BEGIN INPUT MATERIAL
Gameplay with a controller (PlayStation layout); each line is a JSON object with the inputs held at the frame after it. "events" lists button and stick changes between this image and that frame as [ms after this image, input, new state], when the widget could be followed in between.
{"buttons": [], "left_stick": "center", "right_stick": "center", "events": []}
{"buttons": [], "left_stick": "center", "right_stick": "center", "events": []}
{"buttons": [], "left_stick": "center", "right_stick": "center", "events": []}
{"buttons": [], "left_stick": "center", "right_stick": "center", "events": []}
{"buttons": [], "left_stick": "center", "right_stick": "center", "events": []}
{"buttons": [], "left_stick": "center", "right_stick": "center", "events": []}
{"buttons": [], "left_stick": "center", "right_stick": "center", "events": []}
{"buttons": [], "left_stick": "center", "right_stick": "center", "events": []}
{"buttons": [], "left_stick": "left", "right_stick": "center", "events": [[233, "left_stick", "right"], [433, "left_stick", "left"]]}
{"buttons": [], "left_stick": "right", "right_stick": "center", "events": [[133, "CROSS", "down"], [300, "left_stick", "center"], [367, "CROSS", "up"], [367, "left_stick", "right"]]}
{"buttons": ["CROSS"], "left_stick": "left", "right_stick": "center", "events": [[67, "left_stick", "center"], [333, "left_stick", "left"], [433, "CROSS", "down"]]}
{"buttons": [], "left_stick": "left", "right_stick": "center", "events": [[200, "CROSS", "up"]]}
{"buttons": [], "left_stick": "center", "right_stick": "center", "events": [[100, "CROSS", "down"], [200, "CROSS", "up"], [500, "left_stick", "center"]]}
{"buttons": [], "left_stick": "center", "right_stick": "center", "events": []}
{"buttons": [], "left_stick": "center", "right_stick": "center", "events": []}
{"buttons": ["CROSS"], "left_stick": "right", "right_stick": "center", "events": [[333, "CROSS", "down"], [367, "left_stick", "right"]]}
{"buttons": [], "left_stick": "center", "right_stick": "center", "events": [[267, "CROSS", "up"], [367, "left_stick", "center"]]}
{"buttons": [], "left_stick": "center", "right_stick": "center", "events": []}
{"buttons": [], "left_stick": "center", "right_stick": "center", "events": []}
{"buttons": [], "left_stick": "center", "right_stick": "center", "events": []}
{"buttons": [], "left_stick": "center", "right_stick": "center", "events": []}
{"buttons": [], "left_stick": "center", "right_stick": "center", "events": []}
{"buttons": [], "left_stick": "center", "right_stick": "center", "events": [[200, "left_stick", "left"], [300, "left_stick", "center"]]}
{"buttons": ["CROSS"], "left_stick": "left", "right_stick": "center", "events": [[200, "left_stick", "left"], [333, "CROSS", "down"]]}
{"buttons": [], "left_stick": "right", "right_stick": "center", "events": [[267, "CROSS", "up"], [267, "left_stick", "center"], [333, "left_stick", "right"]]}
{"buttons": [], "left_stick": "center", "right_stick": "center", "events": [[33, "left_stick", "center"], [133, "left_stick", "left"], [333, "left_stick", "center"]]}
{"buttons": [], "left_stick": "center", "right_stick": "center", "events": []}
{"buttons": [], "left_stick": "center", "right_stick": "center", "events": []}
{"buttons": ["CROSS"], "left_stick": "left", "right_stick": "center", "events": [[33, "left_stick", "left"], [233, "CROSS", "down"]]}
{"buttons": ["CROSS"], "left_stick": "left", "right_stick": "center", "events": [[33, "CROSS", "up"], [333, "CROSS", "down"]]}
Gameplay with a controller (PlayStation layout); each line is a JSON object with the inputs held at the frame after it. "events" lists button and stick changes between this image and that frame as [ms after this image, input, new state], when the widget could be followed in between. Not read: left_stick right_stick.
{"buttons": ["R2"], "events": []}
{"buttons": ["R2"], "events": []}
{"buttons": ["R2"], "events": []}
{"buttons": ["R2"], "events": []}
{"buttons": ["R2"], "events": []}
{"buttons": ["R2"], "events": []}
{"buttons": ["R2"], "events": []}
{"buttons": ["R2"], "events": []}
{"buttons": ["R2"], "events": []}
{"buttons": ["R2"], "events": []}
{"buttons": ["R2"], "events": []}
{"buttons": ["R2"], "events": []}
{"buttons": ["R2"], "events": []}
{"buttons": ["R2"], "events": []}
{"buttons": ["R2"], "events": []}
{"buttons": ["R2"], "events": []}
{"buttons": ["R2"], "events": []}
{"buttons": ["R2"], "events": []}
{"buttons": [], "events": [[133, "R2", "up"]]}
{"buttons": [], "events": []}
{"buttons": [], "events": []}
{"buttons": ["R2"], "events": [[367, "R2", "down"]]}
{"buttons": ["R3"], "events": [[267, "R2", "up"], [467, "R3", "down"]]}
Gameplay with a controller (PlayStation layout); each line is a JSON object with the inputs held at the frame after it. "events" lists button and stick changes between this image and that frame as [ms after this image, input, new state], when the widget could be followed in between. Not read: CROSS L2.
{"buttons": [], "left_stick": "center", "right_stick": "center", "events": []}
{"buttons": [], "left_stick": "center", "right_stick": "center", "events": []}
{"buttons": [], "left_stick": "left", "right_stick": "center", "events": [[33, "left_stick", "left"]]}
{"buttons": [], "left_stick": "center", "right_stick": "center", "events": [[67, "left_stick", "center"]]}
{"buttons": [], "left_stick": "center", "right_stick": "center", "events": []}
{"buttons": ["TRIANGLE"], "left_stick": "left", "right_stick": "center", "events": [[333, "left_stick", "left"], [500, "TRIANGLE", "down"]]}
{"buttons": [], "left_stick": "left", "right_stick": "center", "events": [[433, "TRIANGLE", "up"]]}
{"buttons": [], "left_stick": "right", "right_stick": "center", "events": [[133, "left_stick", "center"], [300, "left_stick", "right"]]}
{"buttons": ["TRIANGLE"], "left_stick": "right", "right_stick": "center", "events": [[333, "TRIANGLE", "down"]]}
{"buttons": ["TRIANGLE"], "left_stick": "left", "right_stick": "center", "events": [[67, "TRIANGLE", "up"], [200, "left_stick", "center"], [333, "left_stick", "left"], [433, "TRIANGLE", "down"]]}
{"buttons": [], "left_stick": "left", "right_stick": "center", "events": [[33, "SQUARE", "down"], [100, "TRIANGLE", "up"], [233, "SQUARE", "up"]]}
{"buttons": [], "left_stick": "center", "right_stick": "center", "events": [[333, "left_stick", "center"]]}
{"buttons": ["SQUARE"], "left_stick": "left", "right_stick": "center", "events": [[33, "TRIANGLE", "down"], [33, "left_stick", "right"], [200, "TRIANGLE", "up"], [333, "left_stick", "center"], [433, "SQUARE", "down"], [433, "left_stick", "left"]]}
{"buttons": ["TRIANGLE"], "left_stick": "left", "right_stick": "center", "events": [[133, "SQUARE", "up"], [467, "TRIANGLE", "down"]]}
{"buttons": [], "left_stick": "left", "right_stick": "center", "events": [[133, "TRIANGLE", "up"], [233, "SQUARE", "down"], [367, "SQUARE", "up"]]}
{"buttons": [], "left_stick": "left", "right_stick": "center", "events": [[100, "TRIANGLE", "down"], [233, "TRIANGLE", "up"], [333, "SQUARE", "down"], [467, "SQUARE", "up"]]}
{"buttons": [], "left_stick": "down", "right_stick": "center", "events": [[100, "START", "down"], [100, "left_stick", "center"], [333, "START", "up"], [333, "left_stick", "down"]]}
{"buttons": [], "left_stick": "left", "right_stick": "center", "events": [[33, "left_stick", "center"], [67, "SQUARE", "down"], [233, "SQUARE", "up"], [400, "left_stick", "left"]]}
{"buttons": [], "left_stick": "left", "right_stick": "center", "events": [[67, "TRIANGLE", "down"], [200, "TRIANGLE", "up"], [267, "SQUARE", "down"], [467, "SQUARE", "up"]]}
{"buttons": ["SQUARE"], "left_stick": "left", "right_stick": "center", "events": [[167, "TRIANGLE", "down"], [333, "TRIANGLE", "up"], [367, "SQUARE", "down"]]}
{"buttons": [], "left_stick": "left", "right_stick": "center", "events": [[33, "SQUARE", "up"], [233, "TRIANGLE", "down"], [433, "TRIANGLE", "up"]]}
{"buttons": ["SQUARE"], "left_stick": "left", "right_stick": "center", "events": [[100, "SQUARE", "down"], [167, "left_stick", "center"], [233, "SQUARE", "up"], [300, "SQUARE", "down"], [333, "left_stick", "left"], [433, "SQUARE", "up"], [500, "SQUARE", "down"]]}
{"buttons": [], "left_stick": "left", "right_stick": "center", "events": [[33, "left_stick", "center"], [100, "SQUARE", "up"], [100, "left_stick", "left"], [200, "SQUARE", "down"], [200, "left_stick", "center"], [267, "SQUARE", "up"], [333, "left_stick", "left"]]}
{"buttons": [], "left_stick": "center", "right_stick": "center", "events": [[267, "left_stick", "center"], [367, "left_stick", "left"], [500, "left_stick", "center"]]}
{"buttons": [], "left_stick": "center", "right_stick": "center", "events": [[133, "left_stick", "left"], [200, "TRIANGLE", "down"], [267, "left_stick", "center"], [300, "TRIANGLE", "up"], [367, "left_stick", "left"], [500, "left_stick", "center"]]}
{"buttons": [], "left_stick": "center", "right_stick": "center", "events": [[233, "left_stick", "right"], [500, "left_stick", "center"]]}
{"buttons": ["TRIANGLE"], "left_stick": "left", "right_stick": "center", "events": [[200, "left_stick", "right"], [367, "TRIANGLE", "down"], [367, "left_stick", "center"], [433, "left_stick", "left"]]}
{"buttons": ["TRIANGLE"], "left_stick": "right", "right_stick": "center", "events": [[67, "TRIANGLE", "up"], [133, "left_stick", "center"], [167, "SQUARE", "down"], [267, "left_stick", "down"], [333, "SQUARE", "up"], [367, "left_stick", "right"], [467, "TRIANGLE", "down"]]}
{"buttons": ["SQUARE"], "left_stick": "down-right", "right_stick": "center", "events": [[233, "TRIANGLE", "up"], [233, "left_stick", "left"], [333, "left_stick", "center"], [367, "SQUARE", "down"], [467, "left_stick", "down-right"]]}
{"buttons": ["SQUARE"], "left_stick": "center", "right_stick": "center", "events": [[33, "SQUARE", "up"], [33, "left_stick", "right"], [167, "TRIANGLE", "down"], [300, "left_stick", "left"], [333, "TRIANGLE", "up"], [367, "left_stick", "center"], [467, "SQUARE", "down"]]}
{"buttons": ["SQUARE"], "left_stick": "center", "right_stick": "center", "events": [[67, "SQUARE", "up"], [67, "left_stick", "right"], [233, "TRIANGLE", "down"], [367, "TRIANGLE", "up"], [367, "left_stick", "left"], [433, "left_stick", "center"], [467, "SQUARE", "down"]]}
END INPUT MATERIAL
### YOUR INSTRUCTIONS:
Copy all lines from the data that hold the word "this".

### RESULT OF THE TASK:
Gameplay with a controller (PlayStation layout); each line is a JSON object with the inputs held at the frame after it. "events" lists button and stick changes between this image and that frame as [ms after this image, input, new state], when the widget could be followed in between.
Gameplay with a controller (PlayStation layout); each line is a JSON object with the inputs held at the frame after it. "events" lists button and stick changes between this image and that frame as [ms after this image, input, new state], when the widget could be followed in between. Not read: left_stick right_stick.
Gameplay with a controller (PlayStation layout); each line is a JSON object with the inputs held at the frame after it. "events" lists button and stick changes between this image and that frame as [ms after this image, input, new state], when the widget could be followed in between. Not read: CROSS L2.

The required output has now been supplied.